26 October, 2011

creativity

I suppose I've always liked to think of myself as a creative person. One of my favorite things to do as a child was arts & crafts. My mother kept a room of the house well-stocked with things to keep me and my sister occupied during the many summer months that were filled with the plea, "let's make something!" Unfortunately, that room is still quite full of half-completed friendship bracelets, scraps of material and tear-off instruction sheets from fabric stores.

Now-a-days cooking is my main consistent creative outlet, along with a bit of writing and the occasional re-arrangement of something in the apartment. It's really not much and I have found that when I go a few weeks without much time in the kitchen I begin to crave creativity. A few weeks ago I found myself in this situation. I wasn't sure what it was at first but little by little I began to concretize it and pin it down: I wanted to burst out in a rainbow of colors - I questioned the point of this blog - I wanted to publish a poem - I wanted a channel for expressing creativity - not just expressing but also disseminating it. It was a strange feeling and I was glad when it subsided. I was surprised by what did it, too.

It was a conference on clinical hypnosis. First of all, I think it's really unfortunate that the word hypnosis stuck, which immediately conjures up images of yo-yos, swirling cartoon eyes and clucking like a chicken. The history goes back at least as far as Franz Mesmer, from whom we get the term mesmerize, so I guess there was a lot to work with/against. I would rather call it something like enhanced-relaxation-through-guided-imagery, but even that is somewhat limiting. If you've ever done yoga, it feels a lot like the final relaxation, Shavasana.

I went to this conference because clinical hypnosis is a fantastic tool for doctors. It can be used to help people with bladder control, chronic pain, addictive behaviors, and anxiety. It has many more uses also, especially in clinical psychology. I was encouraged to go as a student because of the way it would change the way I speak to patients even now. I definitely learned a lot but, to stay on topic here, I was also pleasantly surprised to find that it quenched my thirst for creativity.

The one thing you should know is that all hypnosis is self-hypnosis. Nobody can make you feel anything or control your mind. That being said, a big part of the basic level workshop was practicing self-hypnosis on oneself. I found this to be nothing more than tapping into my own imagination and letting my mind rest there for some time. This allows for all kinds of creativity and self-expression. Most importantly, it allowed me to enjoy and appreciate my own imagination in a way that I can tap into it on a regular basis without feeling like I needed to do something outrageous, like become a painter or a poet alongside medical school. (That would be a stretch of the imagination.) Once again, I was presented with exactly what I needed. It may not have been a great need, but what grace!
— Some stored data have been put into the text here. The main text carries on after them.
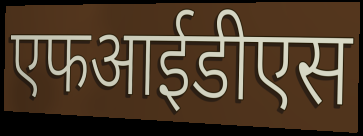
एफआईडीएस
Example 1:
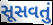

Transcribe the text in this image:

સૂસવતું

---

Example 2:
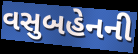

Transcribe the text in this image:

વસુબહેનની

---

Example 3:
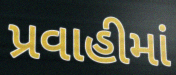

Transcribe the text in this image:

પ્રવાહીમાં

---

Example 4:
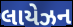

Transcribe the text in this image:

લાયેઝન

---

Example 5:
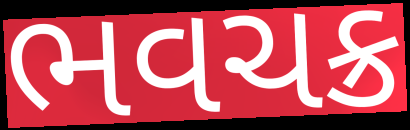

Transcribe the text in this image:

ભવચક્ર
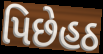
પિછેહઠ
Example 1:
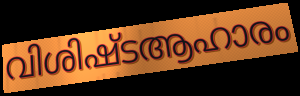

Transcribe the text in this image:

വിശിഷ്ടആഹാരം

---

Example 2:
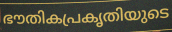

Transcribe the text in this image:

ഭൗതികപ്രകൃതിയുടെ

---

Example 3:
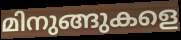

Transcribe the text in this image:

മിനുങ്ങുകളെ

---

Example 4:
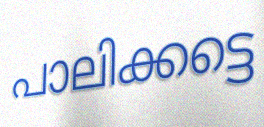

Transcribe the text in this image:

പാലിക്കട്ടെ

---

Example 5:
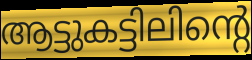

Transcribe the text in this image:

ആട്ടുകട്ടിലിന്റെ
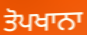
ਤੋਪਖਾਨਾ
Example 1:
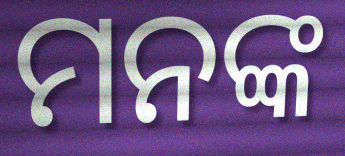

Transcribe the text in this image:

ମନଙ୍କ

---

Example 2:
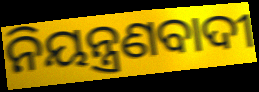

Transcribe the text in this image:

ନିୟନ୍ତ୍ରଣବାଦୀ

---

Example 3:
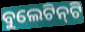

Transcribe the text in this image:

ବୁଲେଟିନ୍‍ଟି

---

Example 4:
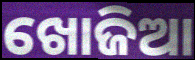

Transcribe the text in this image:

ଖୋଜିଆ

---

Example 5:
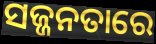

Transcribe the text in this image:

ସଜ୍ଜନତାରେ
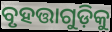
ବୃହତ୍ତାଗୁଡ଼ିକୁ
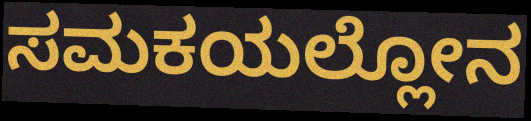
ಸಮಕಯಲ್ಲೋನ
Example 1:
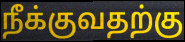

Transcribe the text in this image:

நீக்குவதற்கு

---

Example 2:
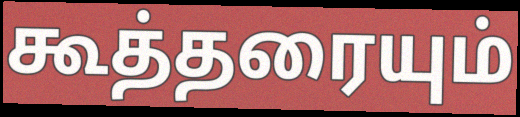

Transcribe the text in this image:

கூத்தரையும்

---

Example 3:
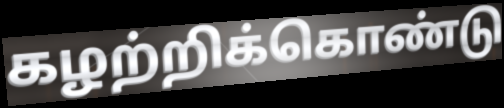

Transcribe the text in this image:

கழற்றிக்கொண்டு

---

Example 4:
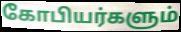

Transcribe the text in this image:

கோபியர்களும்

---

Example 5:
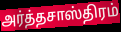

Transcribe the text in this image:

அர்த்தசாஸ்திரம்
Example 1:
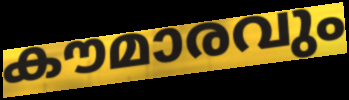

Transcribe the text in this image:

കൗമാരവും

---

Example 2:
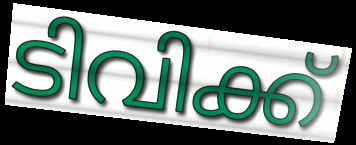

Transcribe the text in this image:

ടിവിക്ക്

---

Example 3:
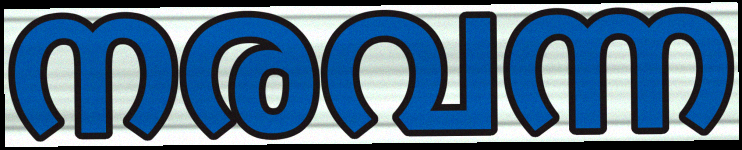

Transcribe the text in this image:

നരവന്ന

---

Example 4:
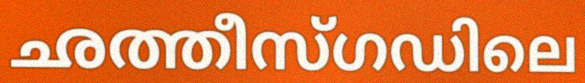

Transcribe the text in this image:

ഛത്തീസ്ഗഡിലെ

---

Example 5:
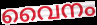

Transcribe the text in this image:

വൈനം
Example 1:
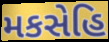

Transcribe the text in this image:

મકસેહિ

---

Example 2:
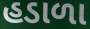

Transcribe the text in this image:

હડાળા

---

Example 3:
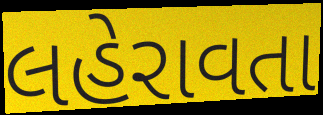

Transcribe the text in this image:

લહેરાવતા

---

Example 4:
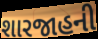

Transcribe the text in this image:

શારજાહની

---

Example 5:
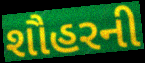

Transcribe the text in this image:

શૌહરની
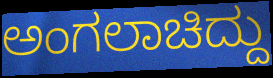
ಅಂಗಲಾಚಿದ್ದು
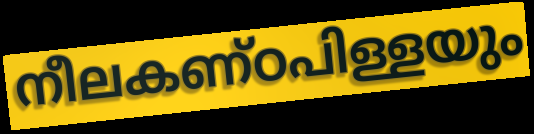
നീലകണ്ഠപിള്ളയും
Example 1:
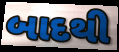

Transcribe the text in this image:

બાદથી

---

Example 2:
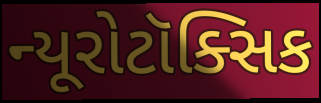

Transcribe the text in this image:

ન્યૂરોટૉક્સિક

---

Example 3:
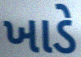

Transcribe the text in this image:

ખાડે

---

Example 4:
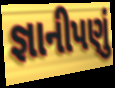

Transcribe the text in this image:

જ્ઞાનીપણું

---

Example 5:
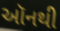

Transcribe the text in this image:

ઑનથી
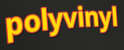
polyvinyl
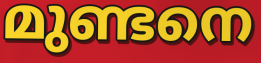
മുണ്ടനെ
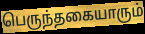
பெருந்தகையாரும்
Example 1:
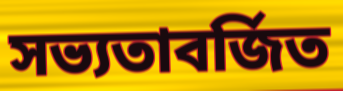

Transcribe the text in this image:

সভ্যতাবর্জিত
Do you ever feel the need for a creative outlet? Have you found it in an unexpected place?

22 October, 2011

the way things go

It was a perfectly cool and sunny day and I was riding the train into the city, on my way to an art museum. I had been planning this day for some time. I would go downtown and walk through the crowds, observing, feeling both like I was part of the crowd and yet completely separate from everybody else. At the museum I would spend as much time as I wanted, alone, in front of each piece. Relishing the fact that I would take the whole day for myself, without obligations to anybody else or to anything else. Pausing to write or think, or stop thinking. In fact I was thinking entirely too much - about school, my family, what I wanted to do with my life, everything. Shortly before I got to my train station, where Ian and I would part ways, I told him that I couldn't decide if I wanted to sit and think about everything or not at all. His response? Either one would all be all right as long as I didn't think about thinking because, according to Aristotle, that's what God does. Well, then.


I got off at the wrong station, so that answered that question. It was a good answer. After walking and studying my map for some time (I'm somewhat slightly anti-GPS) I arrived at the museum and the first work that caught my eye was a film titled, "The Way Things Go". How fitting. I reflected on how I have felt so much gratitude recently for the way things go and the way that life sometimes seems to hand me exactly what I need, often without even knowing I needed it. Maybe I just take it and spin it this way in my head, but I feel no less gracious for it. Do you know what I mean? Things like seeing hundreds of faces that snapped me out of feeling sorry for myself, or a conversation with a friend about faith and hope that made me realize how special our friendship was, or something I read that encouraged me to write a little bit more often, just for myself.


How often do I miss the opportunity to see things in this light? But when I do realize what a blessing this world is, it is such a joy. Suddenly I am surrounded by a magical world with trains rushing by and people leaving work and children on their way home from school. In cars, on bicycles, walking, listening to headphones, carrying shopping bags. I see each of them as amazing individuals. I feel so blessed to witness these people in their daily routines, to glimpse their worlds as an outsider. It's incredibly beautiful.

What fills you with gratitude? Is there some little thing that reminds you that the world is full of beautiful things?